Curcumin is the most popular phenolic antioxidant being used by almost all of us in our daily life. Reports and prior studies highlight that even though curcumin intake of 12g/day is safe (in rat models, in humans, it is 8g/day), yet the problem from which this wonderful natural product suffers is that when it is orally consumed, most of it remains segregated I liver and stomach, from where it is excreted gradually. Significantly, conventional attempts have found a very poor absorption of curcumin within the blood tissues and system. The fact which compounds this problem is that curcumin is insoluble in water. Thus, biochemical absorption of curcumin has resulted in a very negative influence on its excellent antioxidant, anti-inflammatory, antidiabetic, anticancerous potential. Curcumin exists in two isomeric forms, namely, the keto form and the enol form.

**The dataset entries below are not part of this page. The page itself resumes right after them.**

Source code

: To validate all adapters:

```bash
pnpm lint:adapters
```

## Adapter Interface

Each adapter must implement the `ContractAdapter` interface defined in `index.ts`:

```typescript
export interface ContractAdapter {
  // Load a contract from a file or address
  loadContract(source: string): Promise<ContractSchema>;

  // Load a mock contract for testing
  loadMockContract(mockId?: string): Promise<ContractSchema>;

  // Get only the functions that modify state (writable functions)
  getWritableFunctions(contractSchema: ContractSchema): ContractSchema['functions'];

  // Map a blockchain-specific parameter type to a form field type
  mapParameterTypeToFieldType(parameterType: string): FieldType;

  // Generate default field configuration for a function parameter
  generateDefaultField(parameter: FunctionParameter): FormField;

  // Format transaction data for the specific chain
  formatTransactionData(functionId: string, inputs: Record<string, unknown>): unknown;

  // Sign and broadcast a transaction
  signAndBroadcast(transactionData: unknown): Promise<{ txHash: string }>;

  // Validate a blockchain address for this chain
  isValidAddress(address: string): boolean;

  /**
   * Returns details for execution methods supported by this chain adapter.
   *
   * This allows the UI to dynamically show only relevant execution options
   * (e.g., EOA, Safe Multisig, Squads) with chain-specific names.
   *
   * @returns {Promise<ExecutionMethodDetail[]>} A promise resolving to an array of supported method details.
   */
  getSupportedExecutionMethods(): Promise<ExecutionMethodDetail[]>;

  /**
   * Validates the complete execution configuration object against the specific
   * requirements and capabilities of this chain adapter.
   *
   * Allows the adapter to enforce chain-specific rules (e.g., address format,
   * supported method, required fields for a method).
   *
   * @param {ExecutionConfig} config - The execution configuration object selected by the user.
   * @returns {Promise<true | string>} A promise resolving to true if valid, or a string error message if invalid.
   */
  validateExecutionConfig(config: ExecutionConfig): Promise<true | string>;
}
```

These isomeric forms show keto-enol tautomerism in their mutual existence. The antioxidant potential of curcumin is due to the presence of three naturally occurring curcuminoids, namely: curcumin (77%), de-methoxy curcumin (17%) and bisdemethoxy curcumin (3%). These are the natural curcuminoid pigments present in curcumin that are responsible for yellow color of curcumin as well as its potent antioxidant effects. The mechanism through which curcumin exerts its antioxidative potential is evident from its structure itself, the hydroxyl groups present on the benzene rings get broken to release their hydrogen ions, which move on to quench the reactive tendencies of oxidative stress causing free radicals. Studies report that the structural aspect contributing to this kind of effect is the presence of electron donating methoxy groups which tend to donate the electron density on the benzene ring. This is combination with the π-conjugation effect of the benzene ring results in the weakening of O-H bond of the hydroxyl groups present. As the free radicals have strong reactivities towards the electron rich species, sop these abstract the generated hydrogen ion.

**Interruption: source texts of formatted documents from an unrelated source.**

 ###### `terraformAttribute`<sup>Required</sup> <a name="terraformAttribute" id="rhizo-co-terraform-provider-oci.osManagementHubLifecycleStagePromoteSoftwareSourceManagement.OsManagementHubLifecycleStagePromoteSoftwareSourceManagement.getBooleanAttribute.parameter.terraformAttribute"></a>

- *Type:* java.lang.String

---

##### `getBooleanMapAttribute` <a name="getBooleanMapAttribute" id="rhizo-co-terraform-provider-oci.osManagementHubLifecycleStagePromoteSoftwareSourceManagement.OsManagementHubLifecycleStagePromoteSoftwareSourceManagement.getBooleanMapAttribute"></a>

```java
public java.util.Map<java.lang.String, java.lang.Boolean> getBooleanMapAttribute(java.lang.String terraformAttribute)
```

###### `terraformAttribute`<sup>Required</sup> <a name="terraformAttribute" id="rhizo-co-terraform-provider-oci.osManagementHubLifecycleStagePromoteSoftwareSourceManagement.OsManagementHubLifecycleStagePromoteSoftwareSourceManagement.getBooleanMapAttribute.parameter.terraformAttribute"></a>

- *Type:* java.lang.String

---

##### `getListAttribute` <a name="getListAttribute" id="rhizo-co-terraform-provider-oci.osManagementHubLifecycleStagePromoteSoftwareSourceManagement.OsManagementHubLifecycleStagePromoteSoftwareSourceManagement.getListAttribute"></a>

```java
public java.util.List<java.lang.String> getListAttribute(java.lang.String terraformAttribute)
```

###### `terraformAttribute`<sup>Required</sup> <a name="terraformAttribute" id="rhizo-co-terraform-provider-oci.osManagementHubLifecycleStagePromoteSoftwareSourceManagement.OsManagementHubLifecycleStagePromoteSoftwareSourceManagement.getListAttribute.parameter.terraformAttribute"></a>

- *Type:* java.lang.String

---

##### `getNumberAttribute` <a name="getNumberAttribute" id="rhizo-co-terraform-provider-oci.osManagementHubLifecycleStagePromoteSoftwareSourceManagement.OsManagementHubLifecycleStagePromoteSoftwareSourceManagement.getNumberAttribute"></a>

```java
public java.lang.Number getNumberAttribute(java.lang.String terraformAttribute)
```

To address the bioavailability issue of this excellent natural antioxidant (as it has been used by human civilizations since ages), a number of analogues for this curcumin have been designed. Some studies have even reported that when delivered in combination with transition metals such as those of manganese and chromium, curcumin has a more pronounced antioxidant effect. The designed and used analogues can be both natural as well as synthetic. Moreover, it has been found that conjugating phenol moiety imparts better anti-oxidative potential to curcumin rather than that of the non-phenolic moieties being tagged to curcumin. A number of other studies also confirm that bioavailability problem needs to be dealt with only increasing the existence of curcumin in the body tissues, which can be achieved by delivering it through novel carriers, like those of emulsion systems, liposomal complexes, micellar carriers and a number of other strategies. Interestingly as well as surprisingly, the mechanism of anticancer activities of curcumin has yet not been well understood and studies also show that the impact of curcumin prevalence in the body tissues for longer durations as well as its targeted delivery which could be a factor in increasing its concentration, are responsible for shifting its antioxidant capacity to the pro-oxidant ones. It has also been shown that in presence of copper and zinc, curcumin shows the a pro-oxidant activities. So, it remains widely susceptible that the elimination of cancer infected cells by curcumin could be largely due to its pro-oxidant effect, which in turn initiates the apoptotic signals that are responsible for cell death.
A number of interesting aspects still remain to be optimized in order to best characterize and optimize the antioxidant effect of curcumin, to be able to be coupled advantageously.